Of course we cannot use the extension mechanism on the OSGi level to let
bundles contribute aspects. I agree that the aop.xml files seem to be
the natural choice here.

> AOSGi is designed to be a natural extension to both AspectJ LTW and OSGi.
> It uses AspectJ 5 aop.xml files to declare aspects and the OSGi component
> model to determine the scope of any weaving. Just like AJEER aspects can
be
> first class entities packaged in bundle fragment or library bundles.
AOSGi
> supports both the co-opt and opt-in models with the latter using proposed
> extensions to the current bundle manifest headers. A draft specification
> that describes this in more detail is attached.

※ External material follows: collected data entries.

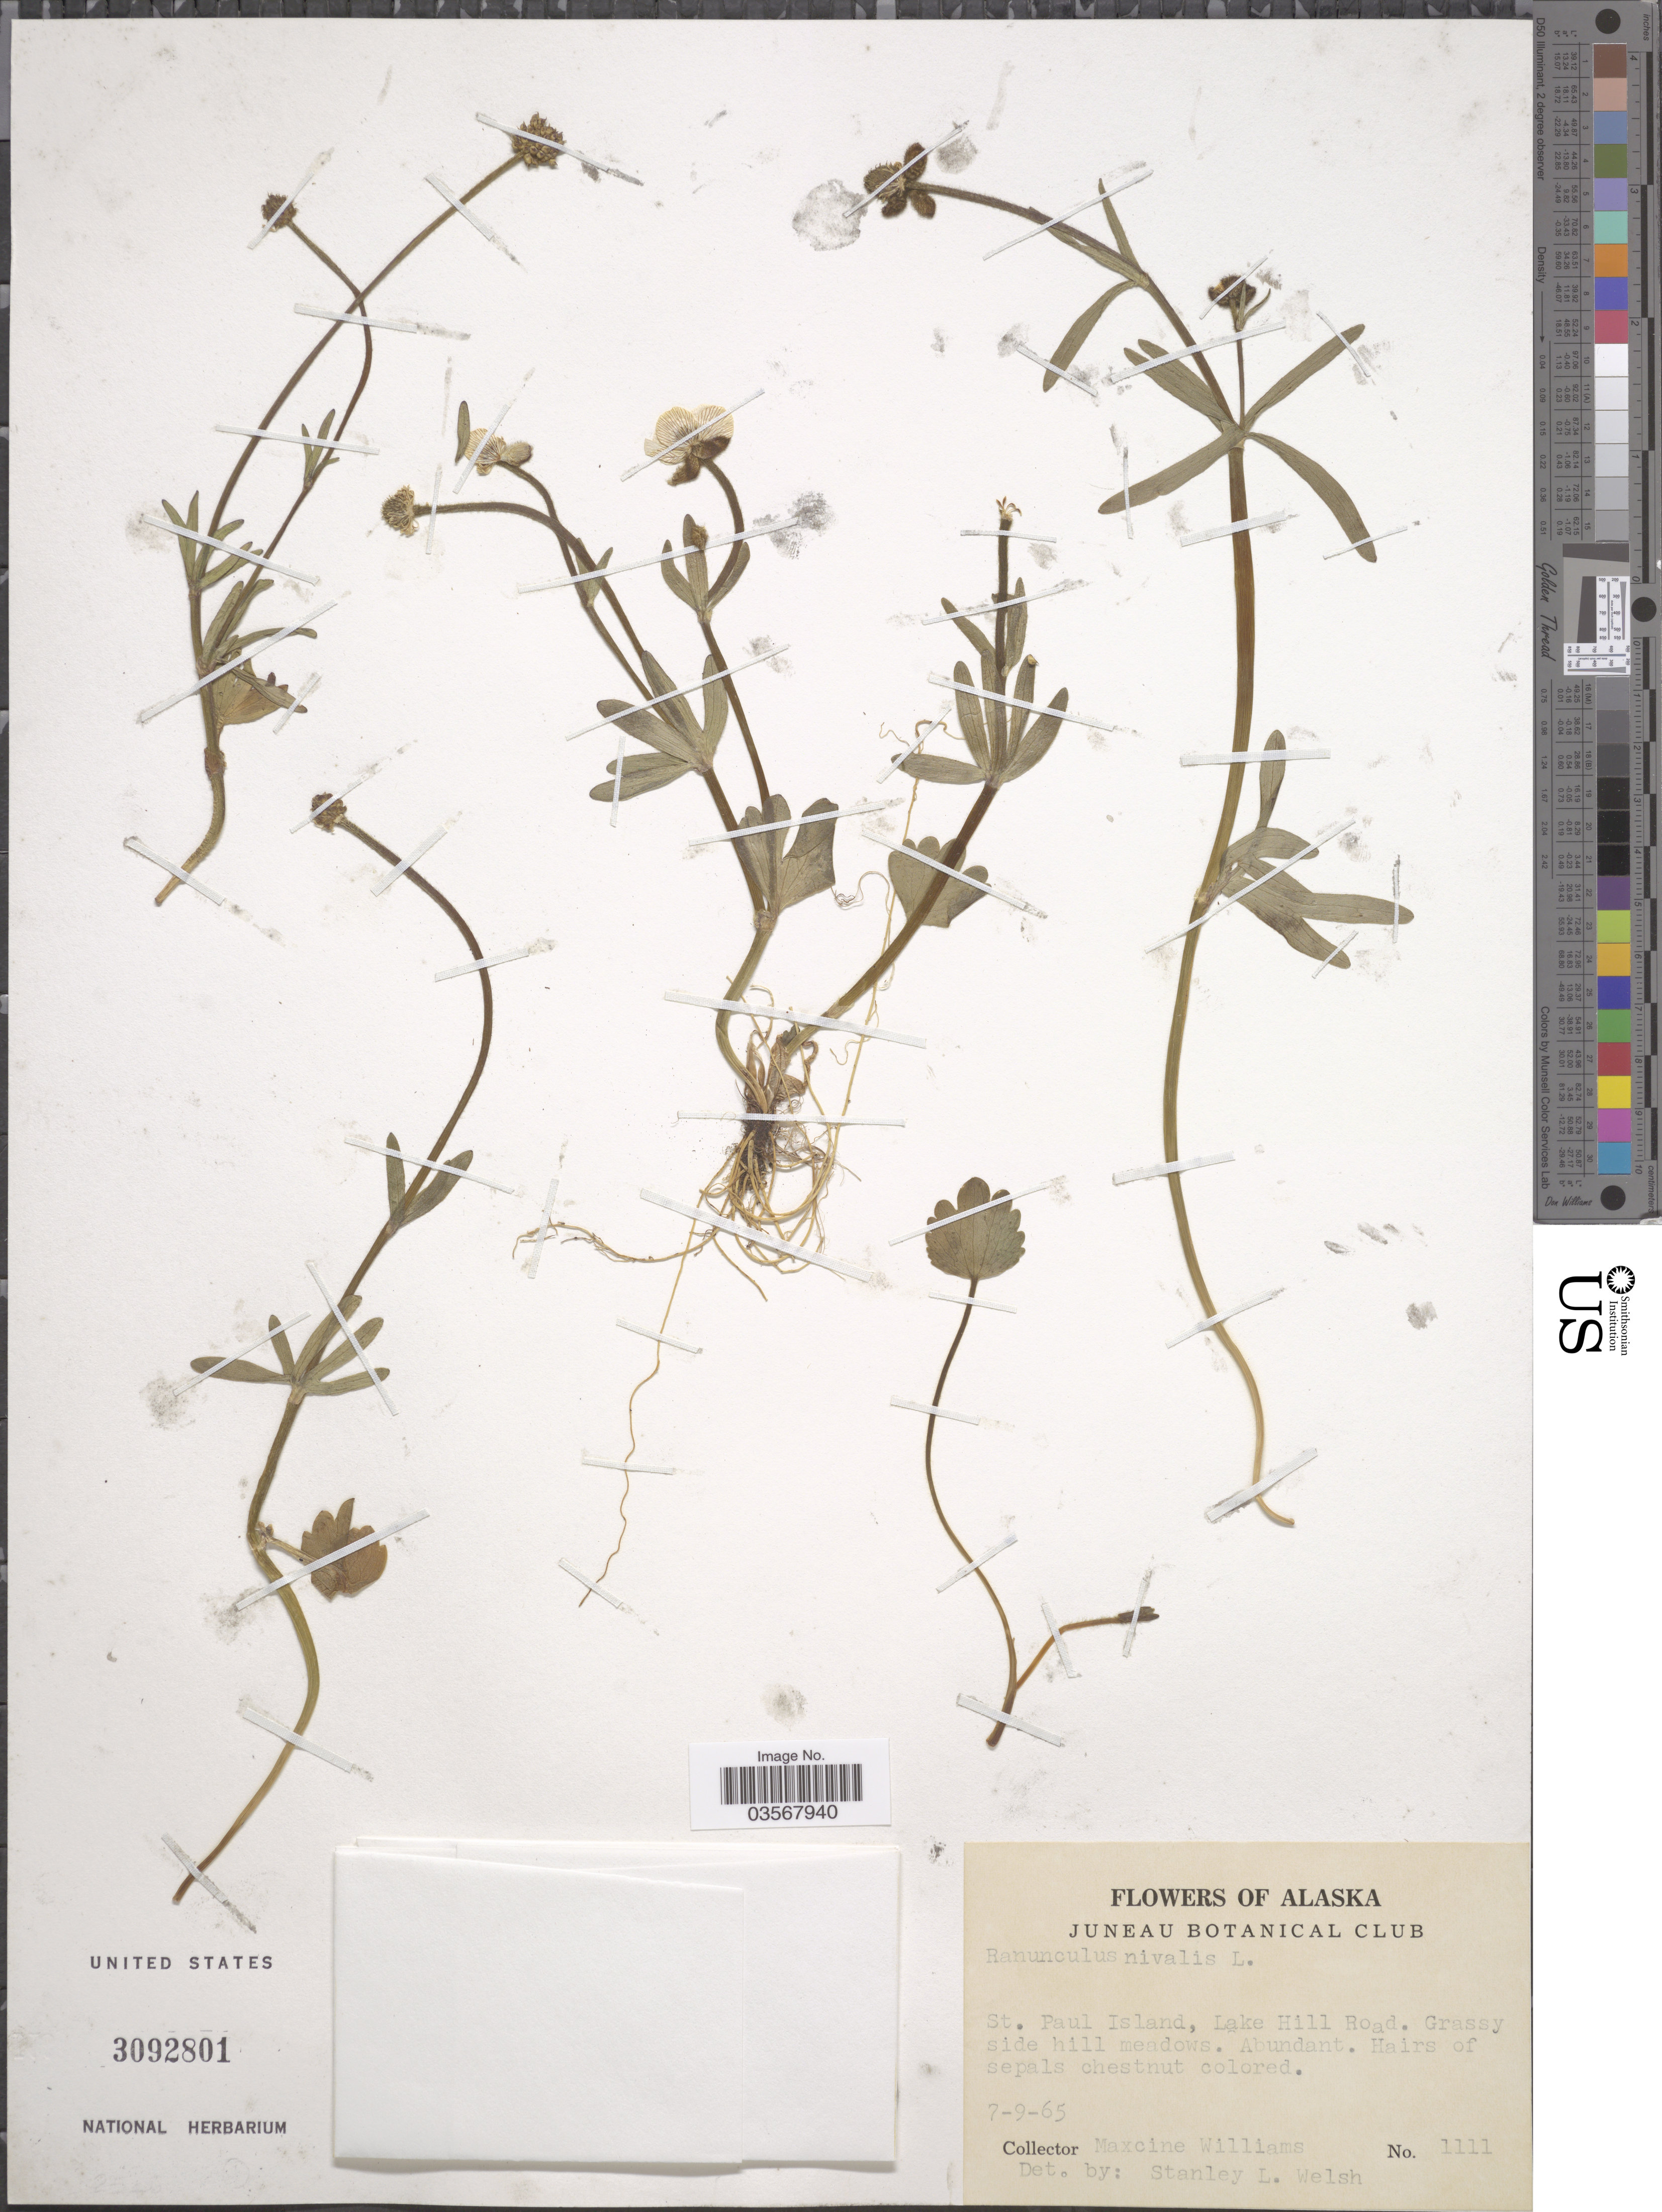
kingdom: Plantae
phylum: Tracheophyta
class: Magnoliopsida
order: Ranunculales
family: Ranunculaceae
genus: Ranunculus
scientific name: Ranunculus nivalis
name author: L.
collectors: M. Williams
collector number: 1111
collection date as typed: Transcribed d/m/y: 9/7/65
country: United States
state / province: Alaska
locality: St. Paul Island, Lake Hill Road.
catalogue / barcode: US 3092801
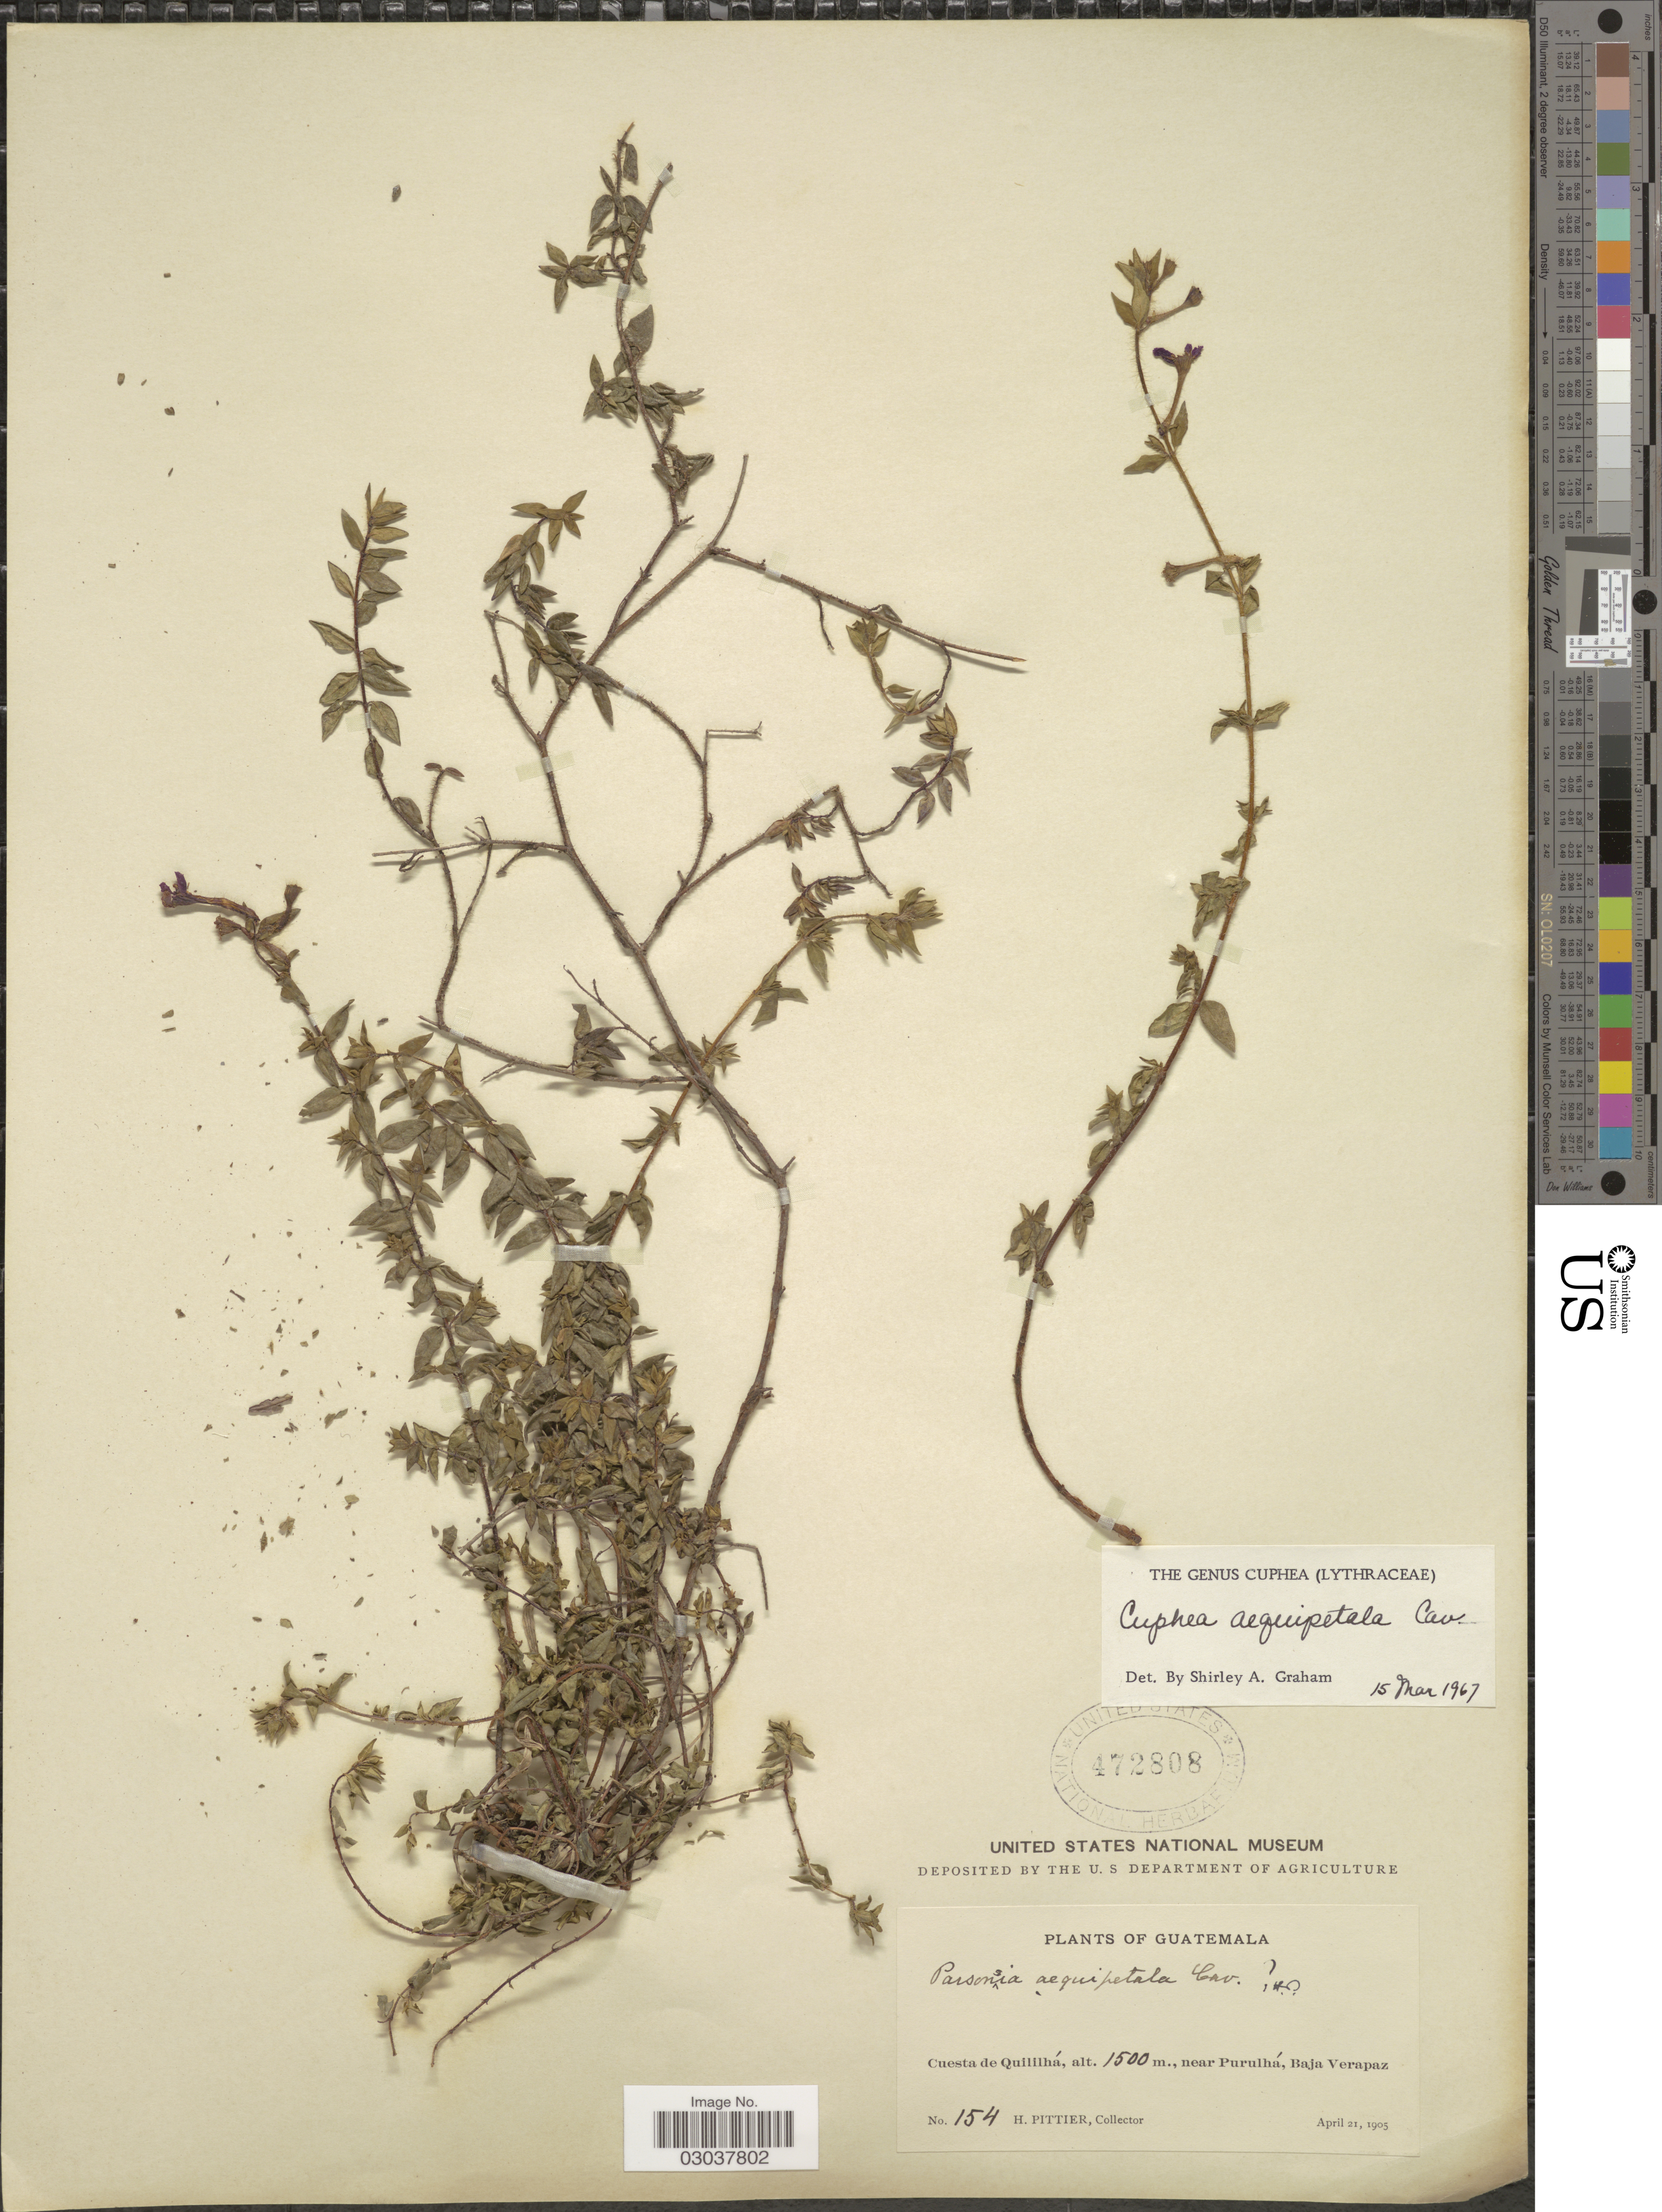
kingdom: Plantae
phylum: Tracheophyta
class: Magnoliopsida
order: Myrtales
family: Lythraceae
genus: Cuphea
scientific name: Cuphea aequipetala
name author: Cav.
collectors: H. F. Pittier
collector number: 154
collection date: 1905-04-21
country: Guatemala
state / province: Baja Verapaz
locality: Cuesta de Quililhá, near Purulhá.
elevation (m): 1500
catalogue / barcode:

As Peter points out the weaving creates additional dependencies between
bundles. AJEER takes care of those new dependencies by identifying which
aspects are actually woven into a bundle (this information is provided
by the AspectJ weaver). Then the appropriate packakes are added
dynamically to the DynamicImport declarations of the woven bundle.

(This is what Peter suggested ???)

> I think the approaches are complementary and we should try to support
both
> using a single weaving runtime. This runtime will intercept class loading
> for each plug-in, determine which aspects are declared to affect the
> plug-in and call AspectJ to perform the necessary weaving. A optional
> byte-code caching service should also be provided. We need to discuss how
> to plug the different configuration mechanisms into a single weaving
> runtime, possible using a OSGI service. The same applies to the byte-code
> caching. Enhancments to the existing AspectJ WeavingAdaptor will be
> required to override the use of aop.xml files.

Some more details on the AJEER implementation:

- AJEER creates separate weaver instances for each bundle. This is done
to ensure that the type resolution for the weaver matches exactly the
class loading of the bundle.

- AJEER implements a byte-code caching mechanism to skip the
time-consuming weaving task if nothing has changed (same bundle version,
same aspect version, same set of aspects).

Therefore AJEER is separated into two bundles: the first one enhances
the OSGi framework adaptor to intercept class loading and takes care of
the byte-code cache. It provides a hook for other bundles to inject
bytecode modifier components. The second bundle injects the AspectJ
weaver as a bytecode modifier component.